**TASK INSTRUCTIONS**
Please repeat, exactly as written, every line from the one containing "X60509Y113250D02*" through the last line of the records, both included, and leave out any pictures.

**Design files in text formats**

--------------------------------

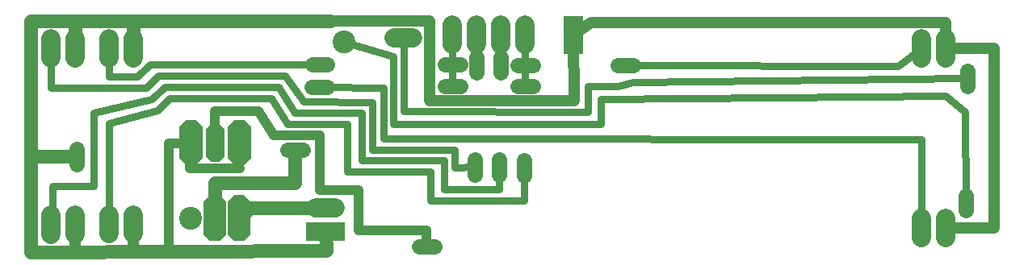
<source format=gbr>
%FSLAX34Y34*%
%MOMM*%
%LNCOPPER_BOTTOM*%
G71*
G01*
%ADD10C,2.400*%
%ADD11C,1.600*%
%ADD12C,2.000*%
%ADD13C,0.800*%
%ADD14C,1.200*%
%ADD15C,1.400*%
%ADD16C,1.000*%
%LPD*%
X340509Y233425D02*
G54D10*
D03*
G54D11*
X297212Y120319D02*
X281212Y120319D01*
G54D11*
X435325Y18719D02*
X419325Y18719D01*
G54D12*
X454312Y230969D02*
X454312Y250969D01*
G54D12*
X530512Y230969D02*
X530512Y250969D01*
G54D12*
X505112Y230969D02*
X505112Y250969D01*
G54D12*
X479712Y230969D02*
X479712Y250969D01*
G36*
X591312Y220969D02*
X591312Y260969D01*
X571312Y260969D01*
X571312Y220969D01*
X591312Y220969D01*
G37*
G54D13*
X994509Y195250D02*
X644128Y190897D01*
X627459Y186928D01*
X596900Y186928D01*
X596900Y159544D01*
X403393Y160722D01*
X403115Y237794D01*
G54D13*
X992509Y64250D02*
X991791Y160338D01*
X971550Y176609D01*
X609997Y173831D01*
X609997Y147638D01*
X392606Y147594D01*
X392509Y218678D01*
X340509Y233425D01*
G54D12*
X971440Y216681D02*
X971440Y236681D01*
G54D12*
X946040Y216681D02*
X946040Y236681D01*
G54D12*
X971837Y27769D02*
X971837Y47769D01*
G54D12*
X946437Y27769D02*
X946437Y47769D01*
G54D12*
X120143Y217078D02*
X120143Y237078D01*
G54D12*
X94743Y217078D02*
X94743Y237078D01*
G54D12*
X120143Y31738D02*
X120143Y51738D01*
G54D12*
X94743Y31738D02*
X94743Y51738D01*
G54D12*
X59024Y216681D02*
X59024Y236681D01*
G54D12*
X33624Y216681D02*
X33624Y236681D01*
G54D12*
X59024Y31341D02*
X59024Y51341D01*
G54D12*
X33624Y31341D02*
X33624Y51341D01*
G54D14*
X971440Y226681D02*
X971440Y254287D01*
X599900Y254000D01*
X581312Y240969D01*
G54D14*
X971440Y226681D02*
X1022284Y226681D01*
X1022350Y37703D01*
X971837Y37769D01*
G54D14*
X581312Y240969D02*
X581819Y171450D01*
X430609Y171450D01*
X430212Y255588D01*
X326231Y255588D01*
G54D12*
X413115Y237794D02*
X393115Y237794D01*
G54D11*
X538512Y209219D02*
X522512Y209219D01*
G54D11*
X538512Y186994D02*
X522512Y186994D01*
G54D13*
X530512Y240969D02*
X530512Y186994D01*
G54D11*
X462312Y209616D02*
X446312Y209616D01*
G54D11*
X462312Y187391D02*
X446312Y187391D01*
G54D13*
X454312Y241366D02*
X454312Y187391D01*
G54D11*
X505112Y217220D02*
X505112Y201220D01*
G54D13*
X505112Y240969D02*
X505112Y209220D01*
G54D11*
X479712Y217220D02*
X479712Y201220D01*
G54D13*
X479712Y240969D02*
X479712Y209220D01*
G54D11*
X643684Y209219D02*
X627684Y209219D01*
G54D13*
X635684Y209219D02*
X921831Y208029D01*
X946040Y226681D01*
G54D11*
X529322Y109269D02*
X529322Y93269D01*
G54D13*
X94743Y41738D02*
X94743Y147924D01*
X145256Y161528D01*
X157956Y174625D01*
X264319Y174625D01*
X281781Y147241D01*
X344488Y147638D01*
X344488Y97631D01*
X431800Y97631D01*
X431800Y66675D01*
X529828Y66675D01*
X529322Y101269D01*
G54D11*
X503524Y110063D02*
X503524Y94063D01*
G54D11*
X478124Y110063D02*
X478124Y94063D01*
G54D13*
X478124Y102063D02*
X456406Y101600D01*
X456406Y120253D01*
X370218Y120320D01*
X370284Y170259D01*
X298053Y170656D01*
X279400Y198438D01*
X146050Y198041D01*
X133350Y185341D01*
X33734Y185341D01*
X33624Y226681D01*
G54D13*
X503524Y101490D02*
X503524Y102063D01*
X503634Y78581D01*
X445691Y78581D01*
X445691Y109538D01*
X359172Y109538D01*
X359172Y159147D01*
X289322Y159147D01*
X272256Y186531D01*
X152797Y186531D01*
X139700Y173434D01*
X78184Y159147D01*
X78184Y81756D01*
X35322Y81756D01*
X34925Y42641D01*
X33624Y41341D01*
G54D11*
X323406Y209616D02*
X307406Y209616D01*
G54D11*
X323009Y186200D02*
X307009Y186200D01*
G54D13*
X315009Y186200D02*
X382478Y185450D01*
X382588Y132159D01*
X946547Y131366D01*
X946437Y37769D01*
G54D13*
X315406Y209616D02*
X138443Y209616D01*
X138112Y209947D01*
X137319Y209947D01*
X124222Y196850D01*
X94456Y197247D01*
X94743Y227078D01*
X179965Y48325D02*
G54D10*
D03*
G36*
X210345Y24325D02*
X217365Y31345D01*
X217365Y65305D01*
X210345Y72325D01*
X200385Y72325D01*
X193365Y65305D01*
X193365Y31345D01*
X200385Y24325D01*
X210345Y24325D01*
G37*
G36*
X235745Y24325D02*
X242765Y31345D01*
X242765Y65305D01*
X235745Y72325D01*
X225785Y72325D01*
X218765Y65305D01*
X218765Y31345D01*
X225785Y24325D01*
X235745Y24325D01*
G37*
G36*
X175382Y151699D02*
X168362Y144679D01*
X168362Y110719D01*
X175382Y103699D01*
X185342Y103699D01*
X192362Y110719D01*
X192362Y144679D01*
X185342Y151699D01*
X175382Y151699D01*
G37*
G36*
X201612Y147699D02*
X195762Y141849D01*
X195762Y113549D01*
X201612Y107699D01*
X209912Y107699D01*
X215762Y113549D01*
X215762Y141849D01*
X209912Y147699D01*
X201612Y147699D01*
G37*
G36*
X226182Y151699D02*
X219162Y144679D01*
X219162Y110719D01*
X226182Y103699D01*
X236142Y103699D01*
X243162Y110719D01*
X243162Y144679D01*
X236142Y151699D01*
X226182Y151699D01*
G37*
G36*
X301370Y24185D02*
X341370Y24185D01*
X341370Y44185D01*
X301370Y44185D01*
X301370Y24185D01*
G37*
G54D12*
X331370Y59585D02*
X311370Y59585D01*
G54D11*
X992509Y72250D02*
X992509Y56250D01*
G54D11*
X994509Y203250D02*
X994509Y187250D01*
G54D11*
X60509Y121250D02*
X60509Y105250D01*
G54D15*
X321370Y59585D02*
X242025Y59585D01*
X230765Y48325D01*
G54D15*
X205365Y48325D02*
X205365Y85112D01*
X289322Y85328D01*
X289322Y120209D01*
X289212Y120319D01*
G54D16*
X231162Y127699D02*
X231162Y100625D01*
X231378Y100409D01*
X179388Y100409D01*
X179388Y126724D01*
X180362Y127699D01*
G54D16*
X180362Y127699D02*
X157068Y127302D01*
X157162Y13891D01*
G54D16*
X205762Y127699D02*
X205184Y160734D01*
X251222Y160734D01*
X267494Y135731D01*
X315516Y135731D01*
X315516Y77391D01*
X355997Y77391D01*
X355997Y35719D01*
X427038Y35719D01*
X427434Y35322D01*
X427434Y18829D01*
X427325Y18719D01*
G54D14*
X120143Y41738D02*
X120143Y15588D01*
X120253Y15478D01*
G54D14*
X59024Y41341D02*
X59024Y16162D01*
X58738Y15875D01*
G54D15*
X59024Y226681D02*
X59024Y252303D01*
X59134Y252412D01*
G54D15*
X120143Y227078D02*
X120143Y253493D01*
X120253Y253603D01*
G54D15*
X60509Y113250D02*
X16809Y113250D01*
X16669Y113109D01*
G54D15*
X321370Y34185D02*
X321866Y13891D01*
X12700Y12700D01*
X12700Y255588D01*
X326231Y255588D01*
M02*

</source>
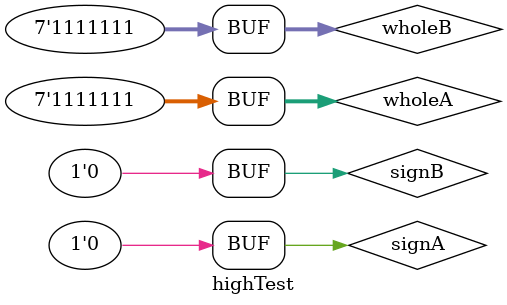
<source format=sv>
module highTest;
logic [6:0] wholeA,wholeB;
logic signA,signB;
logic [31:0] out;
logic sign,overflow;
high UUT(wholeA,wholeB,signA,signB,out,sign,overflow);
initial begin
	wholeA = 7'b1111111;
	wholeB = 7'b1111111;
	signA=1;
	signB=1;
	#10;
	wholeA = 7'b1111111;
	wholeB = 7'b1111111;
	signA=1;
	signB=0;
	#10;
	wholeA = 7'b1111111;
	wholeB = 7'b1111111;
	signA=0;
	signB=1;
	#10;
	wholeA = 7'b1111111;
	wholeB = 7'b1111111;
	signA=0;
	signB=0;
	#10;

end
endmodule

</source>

--------------------------------

**ANSWER TO THIS TASK**
X60509Y113250D02*
X16809Y113250D01*
X16669Y113109D01*
G54D15*
X321370Y34185D02*
X321866Y13891D01*
X12700Y12700D01*
X12700Y255588D01*
X326231Y255588D01*
M02*

</source>
<source format=sv>
module highTest;
logic [6:0] wholeA,wholeB;
logic signA,signB;
logic [31:0] out;
logic sign,overflow;
high UUT(wholeA,wholeB,signA,signB,out,sign,overflow);
initial begin
	wholeA = 7'b1111111;
	wholeB = 7'b1111111;
	signA=1;
	signB=1;
	#10;
	wholeA = 7'b1111111;
	wholeB = 7'b1111111;
	signA=1;
	signB=0;
	#10;
	wholeA = 7'b1111111;
	wholeB = 7'b1111111;
	signA=0;
	signB=1;
	#10;
	wholeA = 7'b1111111;
	wholeB = 7'b1111111;
	signA=0;
	signB=0;
	#10;

end
endmodule

</source>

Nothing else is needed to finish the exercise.